**課題 A**
はんだ組成物に関する本文を読み、次の問いに答えよ。
(i) はんだ組成物を調製する際、フラックス組成物とはんだ粉末Aはそれぞれ何質量%ずつ投入されたか。
(ii) 粘度測定で試料を粘度計にセットした後、最初にローターを何分間回転させたか。
(iii) 塗布量の評価で、基板上に吐出した点数は合計何点か。
**課題 B**
はんだ組成物に関する本文のうち、「また、上記と同様にして、回転」と「たは測定した。得られた結果を表1に示す。」の間の部分を、両端の語句も含めて一字一句そのまま出力せよ。
**課題 C**
はんだ組成物の評価方法を述べた本文の、示された最後の文に続く部分を書き継げ。

**提示本文**
++++++++++

その後、得られたフラックス組成物13.8質量%およびはんだ粉末A86.2質量%(合計で100質量%)を容器に投入し、混練機(プラネタリーミキサー)にて混合することで、はんだ組成物を調製した。
また、得られたはんだ組成物について、スパイラル型粘度計(マルコム社製、PCU-205)により、粘度およびチクソ指数の測定を行った。すなわち、はんだ組成物を室温(25℃)で2~3時間放置した。はんだ組成物の容器の蓋をあけ、スパチュラで空気の混入を避けるようにして丁寧に1~2分間かき混ぜたものを試料とした。その後、試料をスパイラル型粘度計(マルコム社製、PCU-205)にセットして、回転数を10rpm、温度を25℃にして、6分間ローターを回転させた。そして、一旦回転を停止させ、温度調整した後に、回転数を10rpmに調整し、3分後の粘度値(単位:Pa・s)を読み取った。
また、上記と同様にして、回転数を30rpmに調整した場合の粘度値(30rpm粘度)と、回転数を3rpmに調整した場合の粘度値(3rpm粘度)とを読み取った。そして、下記式に基づいて、チクソ指数を算出した。得られた結果を表1に示す。
チクソ指数=log[(3rpm粘度)/(30rpm粘度)]
【0042】
[実施例2~10および比較例1~6]
表1に示す組成に従い各材料を配合した以外は実施例1と同様にしてはんだ組成物を得た。
また、得られたはんだ組成物について、実施例1と同様にして、粘度およびチクソ指数を測定した。
【0043】
<はんだ組成物の評価>
はんだ組成物の性能(塗布量、塗布性(塗布だれ、塗布形状)、チクソ剤の結晶化、溶融性、接合強度)を以下のような方法で評価または測定した。得られた結果を表1に示す。
(1)塗布量
ディスペンス塗布装置(武蔵エンジニアリング社製)を用いて、下記の塗布条件にて、基板(材質:アルミナ)上に等間隔で2025点の吐出(45点×45列)を行って試験基板を得た。
ニードルにおけるノズル内径(直径):0.42mm
押圧部での圧力:112kPa
塗布時間:0.14秒間塗布温度:25℃
そして、得られた試験基板に塗布された試料の重さ(塗布量)を計量し、以下の基準に従って、塗布量を評価した。
◎:塗布量が、0.800g以上である。
○:塗布量が、0.600g以上0.800g未満である。
△:塗布量が、0.400g以上0.600g未満である。
×:塗布量が、0.400g未満である。

++++++++++

**提示記録**

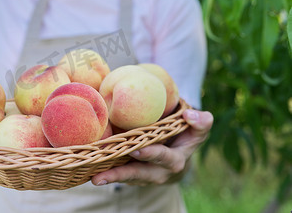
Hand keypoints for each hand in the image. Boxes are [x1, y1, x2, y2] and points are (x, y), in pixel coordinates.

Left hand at [91, 109, 213, 185]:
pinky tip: (91, 173)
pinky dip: (106, 174)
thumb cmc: (186, 138)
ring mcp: (143, 176)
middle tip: (104, 174)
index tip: (138, 149)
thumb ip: (201, 122)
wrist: (178, 157)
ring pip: (126, 177)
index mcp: (174, 160)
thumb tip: (189, 114)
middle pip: (139, 173)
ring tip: (95, 178)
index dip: (152, 154)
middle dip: (123, 174)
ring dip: (110, 177)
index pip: (164, 157)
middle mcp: (158, 172)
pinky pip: (119, 174)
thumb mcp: (198, 131)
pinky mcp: (132, 175)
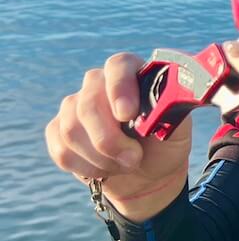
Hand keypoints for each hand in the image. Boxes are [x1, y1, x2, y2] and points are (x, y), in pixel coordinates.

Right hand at [45, 52, 190, 219]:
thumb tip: (164, 99)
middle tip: (133, 158)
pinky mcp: (58, 130)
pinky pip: (61, 149)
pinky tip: (105, 168)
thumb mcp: (177, 128)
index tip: (127, 115)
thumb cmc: (165, 145)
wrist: (148, 174)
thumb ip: (171, 109)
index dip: (119, 88)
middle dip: (110, 140)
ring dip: (101, 157)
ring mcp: (75, 105)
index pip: (118, 66)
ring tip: (125, 164)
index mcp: (132, 74)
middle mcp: (99, 84)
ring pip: (71, 129)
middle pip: (88, 103)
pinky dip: (86, 167)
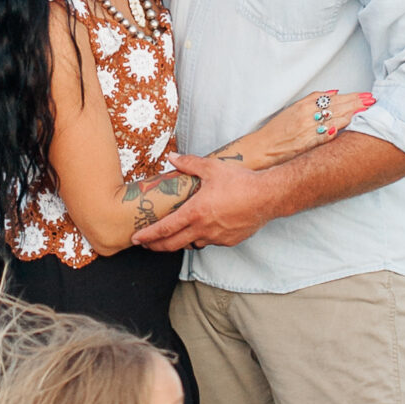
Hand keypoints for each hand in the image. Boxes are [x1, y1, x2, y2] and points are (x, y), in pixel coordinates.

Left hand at [132, 152, 272, 250]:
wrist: (268, 196)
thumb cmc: (240, 181)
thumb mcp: (212, 168)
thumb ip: (189, 164)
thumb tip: (171, 157)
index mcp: (195, 212)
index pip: (164, 229)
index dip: (148, 236)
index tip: (136, 239)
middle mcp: (203, 229)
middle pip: (172, 244)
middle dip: (156, 246)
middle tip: (146, 244)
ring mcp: (216, 238)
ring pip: (192, 244)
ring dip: (180, 241)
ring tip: (173, 235)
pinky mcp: (229, 241)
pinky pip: (209, 242)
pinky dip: (201, 237)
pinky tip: (202, 228)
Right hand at [232, 89, 375, 169]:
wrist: (261, 149)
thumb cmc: (277, 131)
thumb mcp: (293, 110)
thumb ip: (313, 101)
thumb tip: (334, 92)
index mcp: (302, 106)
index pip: (331, 98)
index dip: (350, 97)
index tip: (365, 95)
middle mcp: (305, 116)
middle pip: (335, 106)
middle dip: (356, 103)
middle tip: (373, 100)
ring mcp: (306, 130)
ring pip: (332, 118)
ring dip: (351, 114)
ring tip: (368, 110)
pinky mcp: (305, 144)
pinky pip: (324, 135)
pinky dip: (336, 129)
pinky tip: (349, 125)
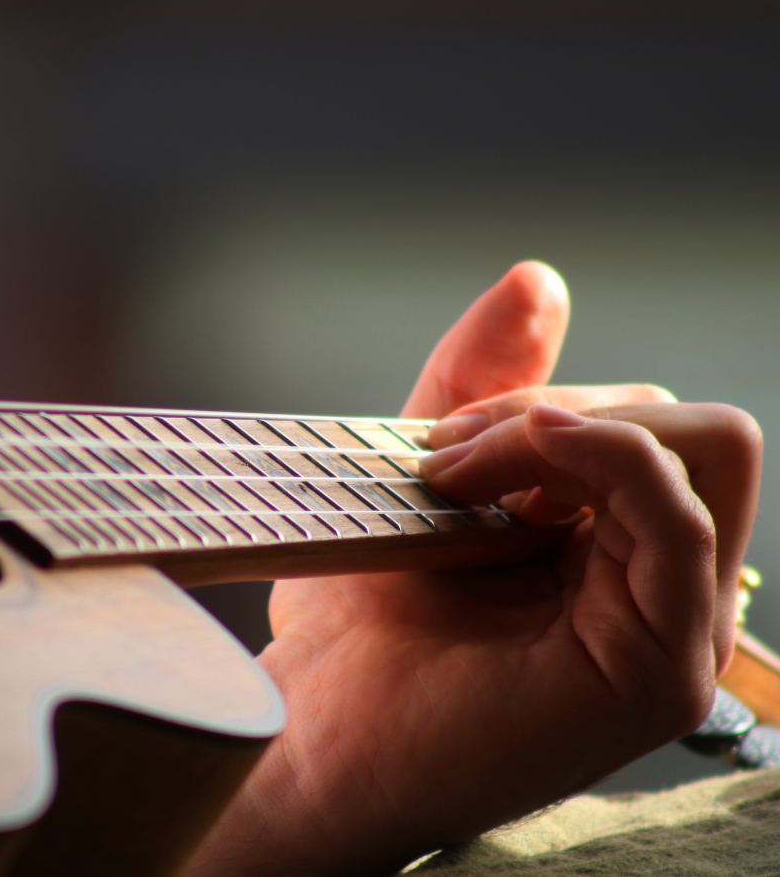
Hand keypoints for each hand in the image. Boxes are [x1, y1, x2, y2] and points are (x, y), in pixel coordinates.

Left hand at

++++++++++

**解答 A**
(i) フラックス組成物13.8質量%、はんだ粉末A86.2質量%
(ii) 6分間
(iii) 2025点(45点×45列)

**解答 B**
また、上記と同様にして、回転数を30rpmに調整した場合の粘度値(30rpm粘度)と、回転数を3rpmに調整した場合の粘度値(3rpm粘度)とを読み取った。そして、下記式に基づいて、チクソ指数を算出した。得られた結果を表1に示す。
チクソ指数=log[(3rpm粘度)/(30rpm粘度)]
【0042】
[実施例2~10および比較例1~6]
表1に示す組成に従い各材料を配合した以外は実施例1と同様にしてはんだ組成物を得た。
また、得られたはんだ組成物について、実施例1と同様にして、粘度およびチクソ指数を測定した。
【0043】
<はんだ組成物の評価>
はんだ組成物の性能(塗布量、塗布性(塗布だれ、塗布形状)、チクソ剤の結晶化、溶融性、接合強度)を以下のような方法で評価または測定した。得られた結果を表1に示す。

**解答 C**
(2)塗布性(塗布だれ、塗布形状)
上記(1)の塗布量の試験基板に塗布された試料(はんだ組成物)の塗布垂れ、および塗布形状を、倍率10倍以上の光学顕微鏡を用いて観察し、以下の基準に従って、塗布性を評価した。
◎:塗布垂れおよび塗布形状に問題は観られない。
○:塗布垂れおよび塗布形状に問題は観られないが、上記評価と比較すると僅かに劣る。△:塗布垂れおよび塗布形状、或いはどちらか一方に僅かな異常が観られるが、使用可能レベルである。
×:塗布垂れおよび塗布形状、或いはどちらか一方に大きな異常が観られる。
(3)チクソ剤の結晶化
フラックス組成物を試料とし、この試料を、ヘラを用いてスライドガラスに薄く塗り、光学顕微鏡(Keyence社製)を用いて、チクソ剤の結晶化状態を観察し、単位面積率で解析した。そして、以下の基準に従って、チクソ剤の結晶化を評価した。
◎:単位面積当たりの結晶粒面積率が、5%以下である。
○:単位面積当たりの結晶粒面積率が、5%超10%以下である。
△:単位面積当たりの結晶粒面積率が、10%超15%以下である。
×:単位面積当たりの結晶粒面積率が、15%超である。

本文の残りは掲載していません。